# [YOUR ASSIGNMENT]
Lines before the one containing "Standpunten en commentaren" are left out; that line and every line after it, through the end of the records, are to be reproduced exactly.

Dataset items
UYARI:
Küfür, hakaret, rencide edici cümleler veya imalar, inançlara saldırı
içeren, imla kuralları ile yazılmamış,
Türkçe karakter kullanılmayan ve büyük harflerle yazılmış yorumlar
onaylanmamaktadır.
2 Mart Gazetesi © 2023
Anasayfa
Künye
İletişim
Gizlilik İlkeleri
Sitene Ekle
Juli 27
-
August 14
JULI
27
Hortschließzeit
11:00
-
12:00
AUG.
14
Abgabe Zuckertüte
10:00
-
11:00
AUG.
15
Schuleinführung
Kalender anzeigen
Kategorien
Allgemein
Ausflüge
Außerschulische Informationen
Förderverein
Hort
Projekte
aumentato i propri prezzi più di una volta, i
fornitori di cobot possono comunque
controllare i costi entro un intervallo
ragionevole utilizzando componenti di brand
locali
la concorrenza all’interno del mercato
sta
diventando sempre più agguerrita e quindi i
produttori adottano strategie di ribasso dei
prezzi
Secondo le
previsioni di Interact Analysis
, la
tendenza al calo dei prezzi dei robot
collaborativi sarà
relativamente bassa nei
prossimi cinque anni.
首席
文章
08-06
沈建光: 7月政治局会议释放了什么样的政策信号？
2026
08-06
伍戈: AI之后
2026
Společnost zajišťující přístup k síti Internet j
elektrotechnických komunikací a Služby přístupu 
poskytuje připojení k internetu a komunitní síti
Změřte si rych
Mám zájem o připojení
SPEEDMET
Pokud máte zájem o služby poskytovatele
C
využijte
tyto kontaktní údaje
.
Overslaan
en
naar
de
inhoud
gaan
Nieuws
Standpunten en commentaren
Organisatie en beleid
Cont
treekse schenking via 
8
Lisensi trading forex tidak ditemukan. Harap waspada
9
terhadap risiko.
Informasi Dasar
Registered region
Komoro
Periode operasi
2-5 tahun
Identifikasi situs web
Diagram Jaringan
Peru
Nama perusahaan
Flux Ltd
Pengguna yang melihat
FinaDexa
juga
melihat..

# [TASK SOLUTION]
Standpunten en commentaren
Organisatie en beleid
Cont
treekse schenking via 
8
Lisensi trading forex tidak ditemukan. Harap waspada
9
terhadap risiko.
Informasi Dasar
Registered region
Komoro
Periode operasi
2-5 tahun
Identifikasi situs web
Diagram Jaringan
Peru
Nama perusahaan
Flux Ltd
Pengguna yang melihat
FinaDexa
juga
melihat..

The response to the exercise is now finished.